All Parisians had been armed and conscripted into the National Guard for the war effort. The bourgeois government was rapidly concluding that the only way to save itself was to disarm Paris, and hand it over to the Prussians. They surrendered the city on 28 January, as terms of a peace treaty. But the workers of Paris never allowed it to be fully occupied.
Marx drew the same conclusion as the bourgeois, from the opposite class outlook:
“There stood in the way of this conspiracy one great obstacle – Paris. To disarm Paris was the first condition of success. Paris was therefore summoned by Thiers to surrender its arms…”
Elections were held to gain a mandate for their treaty with Prussia. Le Cri du Peuple saw through this charade, in an article titled ‘Peace’, it declared the opposite – class war:
“There is a victor and a vanquished, but the eternal antagonism of idleness and effort, of poverty and wealth, of parasitism and work, of capital and labour remain upright and threatening, mightier than triumph and above defeat.”
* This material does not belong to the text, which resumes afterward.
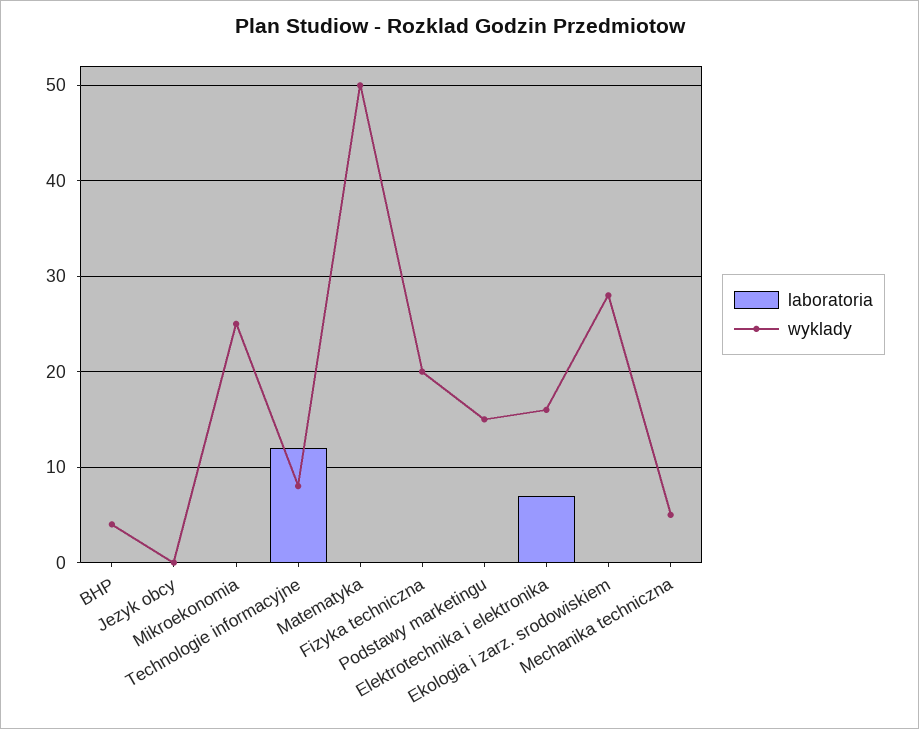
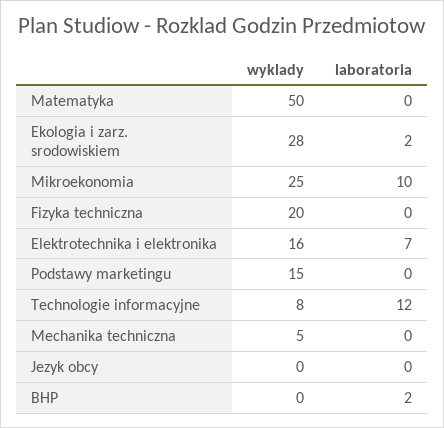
laboratoria, BHP: 0 -> 2
wyklady, BHP: 4 -> 0
laboratoria, Mikroekonomia: 0 -> 10
laboratoria, Ekologia i zarz. srodowiskiem: 0 -> 2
This paper was one of the most prominent in revolutionary Paris, its words circulated far and wide and drove the movement forward.
The very next day, the very same voice of the people applauded the Parisian National Guard for its stand with the workers, and implored it to cement its new revolutionary allegiance.
“National Guardsmen of Paris, the world is watching you, and we who love the fatherland and the republic acclaim you!”
9 days later, heeding these words, the National Guard of Paris established a central committee, which declared itself in opposition to the government of Versailles. Le Cri Du Peuple hit the streets the following morning, with an article titled ‘the vote’.
Every morning, the revolutionary press worked tirelessly, informing the people of every step taken. Thus unfolded the pioneering work of constructing a workers state.
Mistakes
The written word – in decrees, minutes, leaflets, and newspapers – was the lifeblood of the Commune itself. But by spreading the demands of the leadership, they also spread its mistakes.
The revolutionary press is essential, but the correct content and leadership is decisive. The blood circulates the body, but if weak in minerals, the body cannot live for long.
No party had been prepared in advance. The leadership was a hodgepodge of individuals with contradictory ideas. Some were revolutionary workers, with fighting instincts but little experience. Others were radical petty-bourgeois republicans, with high ideals but no decisiveness.
Many opportunities were missed in those weeks which inevitably doomed the Commune. As one faction of the Central Committee declared:
“We have only the mandate to secure the rights of Paris. If the provinces share our views, let them imitate our example.”
This was a declaration of suicide. Spreading the revolution, crushing the enemy, was essential when the momentum was with them. Marx recognised this danger, he wrote at the time:
“If they are defeated only their ‘decency’ will be to blame. They should have marched at once on Versailles, after first Vinoy and then the reactionary section of the Paris National Guard had themselves retired from the battlefield. The right moment was missed because of conscientious scruples.”
On 21 May 1871, the Versailles’ troops of reaction finally entered Paris. Delescluze, the radical republican journalist and leader of the commune, published the following, as soon as he heard:
“Make way for the People, for fighters with bare arms! The hour of revolutionary war has sounded … To arms, citizens! To arms! … The Commune is counting on you – count on the Commune!”
Unfortunately ‘the hour for revolutionary war’ was called far too late, and the commune was defeated.
The mass of revolutionary publications is not a mere historic relic, it has created a rich archive for any revolutionary today. Marx hungrily digested the literature of the Communards, and presented them in his great works.
Thanks to their sacrifices; their deeds, and their words, we have the advantage over them, and every revolution since. To the heroes of the Commune, we will honour their memory with a victory of our own – a revolutionary commune of the workers of the world.